▶ **AUSGEWÄHLTER AUSZUG**
——————

@ User-ID
Welche unterschiedliche Zielgruppen? Wenn Du damit meinst, Avid wäre eher für (semi-)professionelle Anwender gedacht, dann haben sie ihre Zielgruppe schon allein mit der Limitierung auf maximal 720p wohl ziemlich verfehlt, oder? iMovie ist hingegen zu 1080p in der Lage, bietet aber weniger Funktionalität als Avid Studio. Daher hinsichtlich Avid: Netter Ansatz.
Wie auch immer, wenn die Funktionaität von Final Cut Pro X auf dem iPad zur Verfügung steht, und vorausgesetzt, die Mac-Version ist dann nicht wieder meilenweit vorweg, überdenke ich noch mal meine nicht vorhandene Überschwänglichkeit hinsichtlich iOS Video Editing. Bis dahin halte ich es eher mit der pragmatisch realistischen Beurteilung.

——————

Gespeicherte Daten
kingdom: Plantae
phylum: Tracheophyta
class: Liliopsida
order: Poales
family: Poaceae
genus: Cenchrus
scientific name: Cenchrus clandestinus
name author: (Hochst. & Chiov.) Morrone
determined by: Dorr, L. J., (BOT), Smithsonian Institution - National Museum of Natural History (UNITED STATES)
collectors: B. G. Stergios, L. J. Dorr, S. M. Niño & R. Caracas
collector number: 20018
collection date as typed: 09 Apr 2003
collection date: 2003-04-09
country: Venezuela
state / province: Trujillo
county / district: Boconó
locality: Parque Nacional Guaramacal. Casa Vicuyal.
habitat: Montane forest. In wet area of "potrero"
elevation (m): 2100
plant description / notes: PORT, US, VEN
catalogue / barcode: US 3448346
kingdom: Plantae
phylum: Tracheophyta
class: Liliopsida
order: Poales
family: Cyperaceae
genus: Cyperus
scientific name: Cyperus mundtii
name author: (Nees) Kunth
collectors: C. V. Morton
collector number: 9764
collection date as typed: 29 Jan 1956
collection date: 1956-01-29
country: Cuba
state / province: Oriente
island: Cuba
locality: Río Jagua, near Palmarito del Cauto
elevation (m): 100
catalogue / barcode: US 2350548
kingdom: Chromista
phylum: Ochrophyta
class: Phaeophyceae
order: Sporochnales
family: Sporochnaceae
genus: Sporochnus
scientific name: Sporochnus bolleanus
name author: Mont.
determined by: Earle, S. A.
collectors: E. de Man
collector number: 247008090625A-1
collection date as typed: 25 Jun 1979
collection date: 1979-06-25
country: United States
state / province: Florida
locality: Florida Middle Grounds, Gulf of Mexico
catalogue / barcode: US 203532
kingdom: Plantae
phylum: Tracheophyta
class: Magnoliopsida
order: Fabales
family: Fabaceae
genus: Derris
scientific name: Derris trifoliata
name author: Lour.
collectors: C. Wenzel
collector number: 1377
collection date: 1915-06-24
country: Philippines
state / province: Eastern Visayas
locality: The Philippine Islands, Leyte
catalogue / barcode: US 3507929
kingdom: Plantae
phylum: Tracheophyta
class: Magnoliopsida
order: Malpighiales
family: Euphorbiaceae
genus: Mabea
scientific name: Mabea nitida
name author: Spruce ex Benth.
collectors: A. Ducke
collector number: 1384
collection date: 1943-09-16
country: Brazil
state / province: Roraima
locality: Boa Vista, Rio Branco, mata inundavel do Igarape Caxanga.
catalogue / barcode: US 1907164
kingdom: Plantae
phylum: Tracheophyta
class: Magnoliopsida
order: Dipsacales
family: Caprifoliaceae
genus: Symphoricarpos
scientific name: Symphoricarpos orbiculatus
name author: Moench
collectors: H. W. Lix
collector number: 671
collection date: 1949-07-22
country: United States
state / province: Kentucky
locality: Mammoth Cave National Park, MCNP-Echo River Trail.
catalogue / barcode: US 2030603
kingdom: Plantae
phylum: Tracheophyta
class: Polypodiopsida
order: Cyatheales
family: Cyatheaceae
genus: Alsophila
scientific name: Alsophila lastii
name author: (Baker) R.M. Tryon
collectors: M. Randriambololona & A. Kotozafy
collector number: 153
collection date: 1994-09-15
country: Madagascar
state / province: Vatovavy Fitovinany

——————

▶ **ARBEITSANWEISUNGEN**
A. Beantworte diese Fragen zum Beitrag über Videobearbeitung auf dem iPad:
(i) Auf welche maximale Auflösung ist Avid begrenzt?
(ii) Welche Auflösung schafft iMovie?
(iii) Die Funktionalität welcher Software müsste auf dem iPad verfügbar sein, damit die Haltung zu iOS Video Editing noch einmal überdacht wird?
B. Gib den Abschnitt des Beitrags über Videobearbeitung auf dem iPad wortgetreu wieder, beginnend bei "Wie auch immer, wenn" und endend bei "pragmatisch realistischen Beurteilung.".
C. Führe den Beitrag über Videobearbeitung auf dem iPad im Anschluss an seinen letzten Satz weiter.

▶ **ERGEBNISSE DER REIHE**
A.
(i) Auf maximal 720p.
(ii) 1080p.
(iii) Die Funktionalität von Final Cut Pro X.

B.
Wie auch immer, wenn die Funktionaität von Final Cut Pro X auf dem iPad zur Verfügung steht, und vorausgesetzt, die Mac-Version ist dann nicht wieder meilenweit vorweg, überdenke ich noch mal meine nicht vorhandene Überschwänglichkeit hinsichtlich iOS Video Editing. Bis dahin halte ich es eher mit der pragmatisch realistischen Beurteilung.

C.
Zunächst mal sollte es eh möglich sein sein, anderes Footage als das einer Point & Shoot Kamera oder des iPhones (MP4 only) importieren zu können, bis dahin ist alles eh nur eine nette Spielerei, egal ob es von Apple, Avid, Adobe, oder wem auch immer kommt.